====== Dataset excerpts

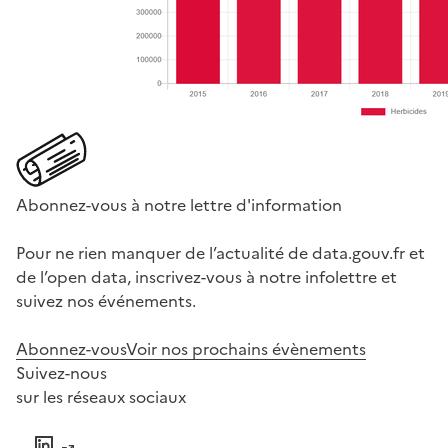
Abonnez-vous à notre lettre d'information
Pour ne rien manquer de l’actualité de data.gouv.fr et
de l’open data, inscrivez-vous à notre infolettre et
suivez nos événements.
Abonnez-vous
Voir nos prochains évènements
Suivez-nous
sur les réseaux sociaux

============

◆ What needs to be done
Repeat the records in full, exactly as they appear, but with the pictures removed.

◆ Solution to the problem
Abonnez-vous à notre lettre d'information
Pour ne rien manquer de l’actualité de data.gouv.fr et
de l’open data, inscrivez-vous à notre infolettre et
suivez nos événements.
Abonnez-vous
Voir nos prochains évènements
Suivez-nous
sur les réseaux sociaux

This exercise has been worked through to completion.